Eenzaamheid
De eenzaamheid, de radeloosheid, uitzichtloosheid en pijn van de vluchtelingen die al jaren vastzitten op het Griekse eiland Samos kwam keihard binnen bij Tineke Ceelen, directeur Stichting Vluchteling. Lees haar column.
Misschien is in de tijd dat door de pandemie niet gereisd kon worden, mijn pantser poreus geworden. Zou dat kunnen?
Op de eerste de beste reis die ik, dubbel gevaccineerd en al maakte toen het weer kon, kwam de eenzaamheid, de radeloosheid, uitzichtloosheid en pijn van de vluchtelingen die al jaren vastzitten tussen het ongedierte op het Griekse eiland Samos, keihard binnen. Ineens rook ik niet alleen de smerigheid, ik griezelde er ook van. Ik hoorde niet alleen over de uitzichtloosheid, het benam me ook de adem. En ik werd ook bang, van de agressie van autoriteiten en razende eilandbewoners, van het ratjetoe aan vluchtelingen, echt niet alleen lieve fijne mensen. Maar het ergst was de eenzaamheid. Ik heb me zelden zo alleen gevoeld. Ineens. Terwijl ik helemaal niet op Samos woon, geen vluchteling ben, altijd in een schoon bed slaap en in mijn slaapkamer nog nooit een rat of slang aangetroffen is.
Was het die motoragent, van top tot teen in het zwart gekleed, die dreigend naar ons stond te kijken en driftig begon te bellen? Of was het dat filmpje van al die ratten? Het verhaal van de oude vrouw, alleen, psychisch de weg kwijt, die uit vuilnisbakken at terwijl ordebewakers in Samos-kamp lachend toekeken. Of de trieste geschiedenis van die ene vluchteling die zichzelf ophing maar gered werd door agenten, en daarna in elkaar geslagen.
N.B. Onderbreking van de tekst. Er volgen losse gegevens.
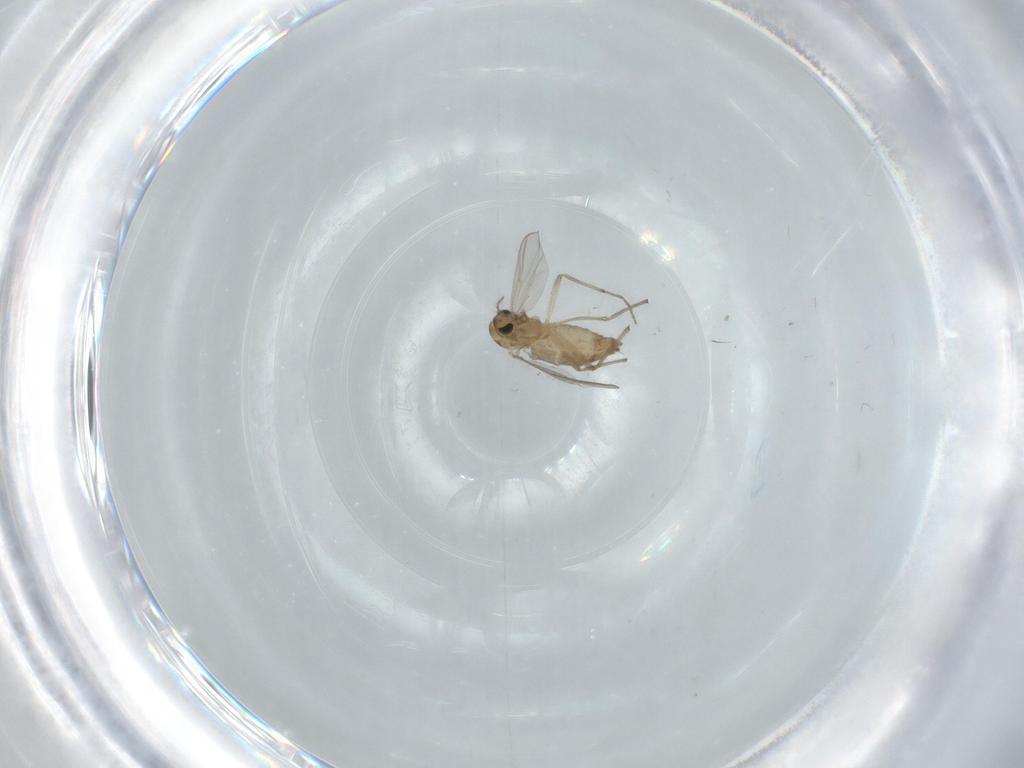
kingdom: Animalia
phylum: Arthropoda
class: Insecta
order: Diptera
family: Chironomidae
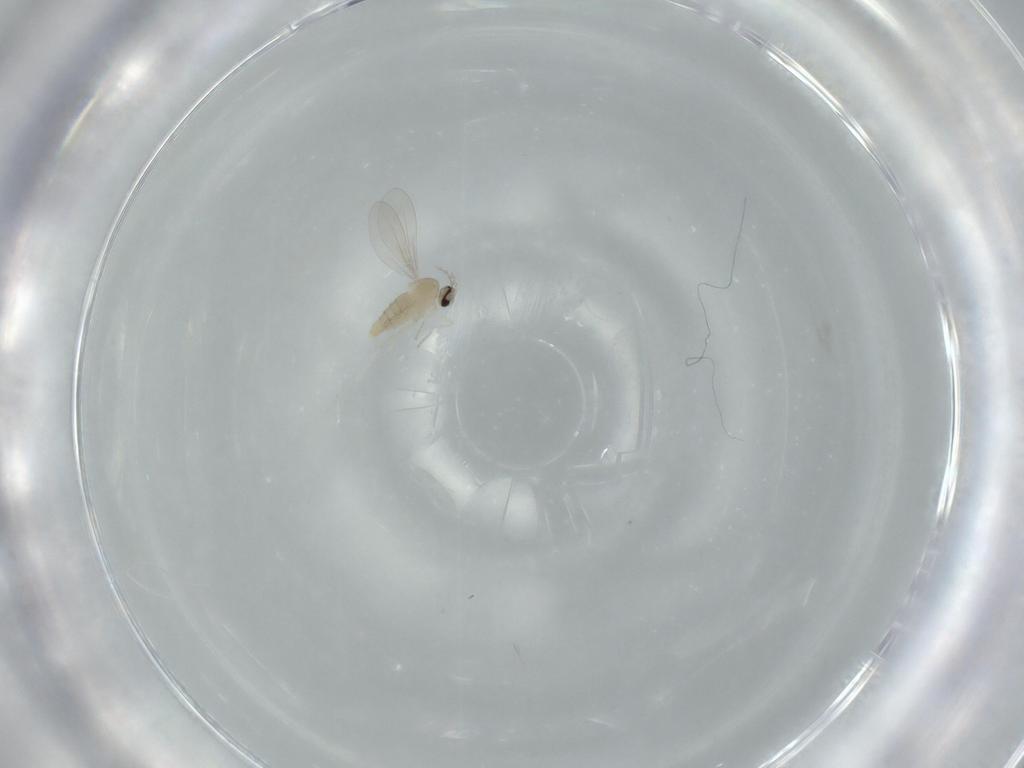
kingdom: Animalia
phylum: Arthropoda
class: Insecta
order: Diptera
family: Cecidomyiidae
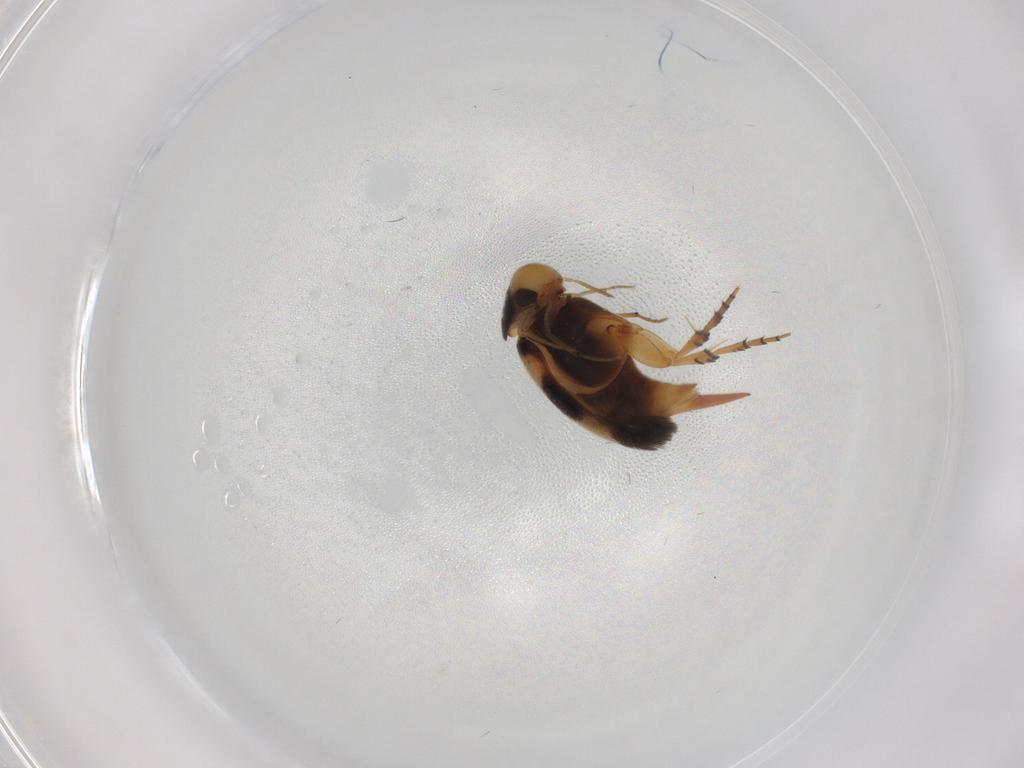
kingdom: Animalia
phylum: Arthropoda
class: Insecta
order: Coleoptera
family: Mordellidae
Ik denk het niet eigenlijk. Het was iets veel simpelers. Het was een jonge jongen die stomverbaasd om zich heen keek toen ik informeerde of hij goed geslapen had die nacht. Was dat echt een vraag voor hem?
Nooit, vertelde hij, vroeg iemand hoe het met hem ging, laat staan dat iemand goedemorgen tegen hem zei.